Few of those make it into Wrightson's book, which is so devotedly a social history that the civil war is hardly mentioned.

Instead, he wonders what homely things were like: how Englishmen and women met mates, talked their parents into agreeing to a marriage, learned to read, conducted themselves on Sundays.

To an American, even one not descended from any of these English people, the answers are relevant, because the attitudes of 17th century England were the ones planted in North America, with their medieval survivals and modernizing innovations. In a book written long after this one, "Albion's Seed," David Hackett Fisher demonstrated how the attitudes of the early English (and in some cases, Dutch, German or even Swedish) settlers tended to magnify and reverberate for many generations.
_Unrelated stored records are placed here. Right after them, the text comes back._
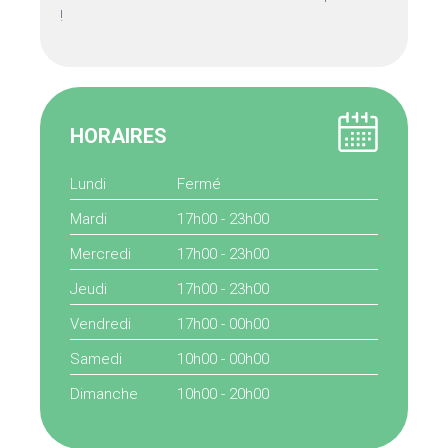
!
HORAIRES
Lundi
Fermé
Mardi
17h00 - 23h00
Mercredi
17h00 - 23h00
Jeudi
17h00 - 23h00
Vendredi
17h00 - 00h00
Samedi
10h00 - 00h00
Dimanche
10h00 - 20h00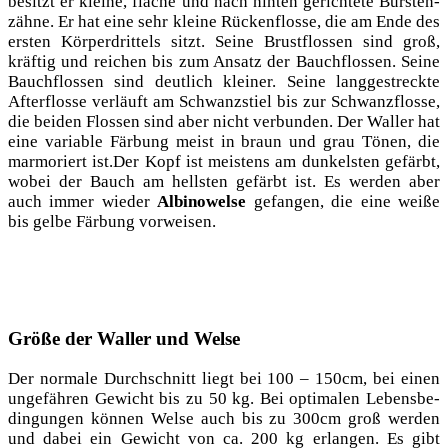
besitzt er klei­ne, fla­che und nach hin­ten gerich­te­te Bürs­ten­
zäh­ne. Er hat eine sehr klei­ne Rücken­flos­se, die am Ende des
ers­ten Kör­per­drit­tels sitzt. Sei­ne Brust­flos­sen sind groß,
kräf­tig und rei­chen bis zum Ansatz der Bauch­flos­sen. Sei­ne
Bauch­flos­sen sind deut­lich klei­ner. Sei­ne lang­ge­streck­te
After­flos­se ver­läuft am Schwanz­stiel bis zur Schwanz­flos­se,
die bei­den Flos­sen sind aber nicht ver­bun­den. Der Wal­ler hat
eine varia­ble Fär­bung meist in braun und grau Tönen, die
mar­mo­riert ist.Der Kopf ist meis­tens am dun­kels­ten gefärbt,
wobei der Bauch am hells­ten gefärbt ist. Es wer­den aber
auch immer wie­der
Albi­no­wel­se
gefan­gen, die eine wei­ße
bis gel­be Fär­bung vorweisen.
Größe der Waller und Welse
Der nor­ma­le Durch­schnitt liegt bei 100 – 150cm, bei einen
unge­fäh­ren Gewicht bis zu 50 kg. Bei opti­ma­len Lebens­be­
din­gun­gen kön­nen Wel­se auch bis zu 300cm groß wer­den
und dabei ein Gewicht von ca. 200 kg erlan­gen. Es gibt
But mostly the English.

Wrightson presents a society rather freer and more flexible than its image. The law may have given fathers a veto over their children's marriage partners, but (except for the aristocracy), most fathers were indulgent. It was the beginning of love matches, but, as Wrightson also notes, it was a time and place where about one woman in 10 never married. This was, he notes, much different from European societies farther east, where virtually all women married.

Again, the riots against enclosures or food shortages were, in his description, less riots than theatrically staged protests, and they lacked the violent atrocities that marked French food protests of the same age.

He may oversell how indulgent, flexible and tolerant English society was. To the extent that English people were indulgent or tolerant, they limited their niceness to fellow Englishmen.

The other principal theme that comes through is that the century of 1580-1680 saw the creation of a permanent English underclass, such as had not existed before. In the middle ages and early Renaissance, England was rural and the people in it were to a considerable degree economically autonomous, if poor.

The commercialization of agriculture raised overall levels of consumption, but it cut away the self-sufficiency of the poorest, who were driven off the land, which had provided a regular, if small, income. Once they became wage laborers, their income periodically dropped to nothing, which happened to a medieval peasant only in times of total crop failure.

Life in England, says Wrightson, became less secure for the many, and, as we know from, say, the Left Book Club volumes of George Orwell, it remained that way for many centuries.